Effect of garlicin on sodium channel current in rat ventricular myocytes

AIM: To observe the effect of garlicin on sodium channel(I_Na) in isolated ventricular myocytes of rats. METHODS: The ventricular myocytes of rats were obtained by enzymatic dissociation and treated with different concentrations of garlicin. The change of I_Na was recorded by the technique of whole-cell patch clamp recording.RESULTS: Garlicin decreased the I_Na of isolated ventricular myocytes in a dose- and voltage-dependent manner. The current density was elevated to peak under the condition that the membrane voltage was -40 mV before treated with garlicin.
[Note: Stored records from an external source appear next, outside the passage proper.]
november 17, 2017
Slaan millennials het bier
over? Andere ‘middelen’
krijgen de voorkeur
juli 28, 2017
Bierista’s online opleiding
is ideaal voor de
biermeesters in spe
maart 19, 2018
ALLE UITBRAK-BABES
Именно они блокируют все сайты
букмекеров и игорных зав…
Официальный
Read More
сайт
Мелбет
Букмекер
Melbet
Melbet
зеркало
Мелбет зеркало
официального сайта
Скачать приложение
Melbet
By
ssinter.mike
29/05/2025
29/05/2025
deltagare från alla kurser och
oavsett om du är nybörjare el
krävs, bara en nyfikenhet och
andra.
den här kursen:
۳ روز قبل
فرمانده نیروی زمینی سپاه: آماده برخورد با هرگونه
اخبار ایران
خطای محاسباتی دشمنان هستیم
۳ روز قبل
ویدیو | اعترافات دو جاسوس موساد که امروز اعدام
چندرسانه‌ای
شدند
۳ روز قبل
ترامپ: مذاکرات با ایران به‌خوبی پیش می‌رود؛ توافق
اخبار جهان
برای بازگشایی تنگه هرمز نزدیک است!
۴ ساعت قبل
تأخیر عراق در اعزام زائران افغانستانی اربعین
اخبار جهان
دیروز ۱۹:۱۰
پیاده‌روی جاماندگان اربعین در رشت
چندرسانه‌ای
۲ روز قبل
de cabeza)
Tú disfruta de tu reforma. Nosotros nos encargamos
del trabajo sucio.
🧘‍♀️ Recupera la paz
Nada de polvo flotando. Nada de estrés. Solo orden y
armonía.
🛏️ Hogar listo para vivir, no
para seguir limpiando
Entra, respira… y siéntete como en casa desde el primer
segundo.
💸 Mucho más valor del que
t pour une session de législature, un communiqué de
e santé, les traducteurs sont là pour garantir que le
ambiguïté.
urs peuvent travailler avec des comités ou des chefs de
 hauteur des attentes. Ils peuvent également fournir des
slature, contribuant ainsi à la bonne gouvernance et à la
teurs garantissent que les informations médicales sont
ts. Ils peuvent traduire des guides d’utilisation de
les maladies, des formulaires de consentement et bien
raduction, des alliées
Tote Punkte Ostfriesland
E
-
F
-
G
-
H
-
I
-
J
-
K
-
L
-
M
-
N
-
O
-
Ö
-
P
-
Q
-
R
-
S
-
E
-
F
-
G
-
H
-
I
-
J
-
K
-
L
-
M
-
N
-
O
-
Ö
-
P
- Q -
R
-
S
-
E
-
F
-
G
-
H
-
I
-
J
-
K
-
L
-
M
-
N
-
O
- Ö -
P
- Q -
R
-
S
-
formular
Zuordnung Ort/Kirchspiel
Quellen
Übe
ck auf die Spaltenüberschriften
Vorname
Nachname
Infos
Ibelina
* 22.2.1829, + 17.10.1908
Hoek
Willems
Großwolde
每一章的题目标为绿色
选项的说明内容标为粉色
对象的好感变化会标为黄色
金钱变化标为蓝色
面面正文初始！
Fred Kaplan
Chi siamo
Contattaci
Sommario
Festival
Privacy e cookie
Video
The current density was decreased by 48% from peak after treated with 500 μmol/L garlicin . No significant change of the active curve with the use of garlicin was observed. The median inactive voltages of the inactive curves before and after garlicin treatment were (-88.61±9.60) mV and (-103.03±8.90) mV (P<0.01), respectively, and the slopes were -7.85±0.88 and -7.55±2.75 (P>0.05), respectively, indicating that garlicin made a shift to the negative direction. CONCLUSION: Garlicin treatment induced the current density-voltage curve of I_Na to shift up and significantly decreased the current density. The inactive curve of sodium channel moved to the left, while the current density was not decreased after treated with garlicin. Garlicin blocks sodium channel in its inactive state in a dose- and voltage-dependent manner.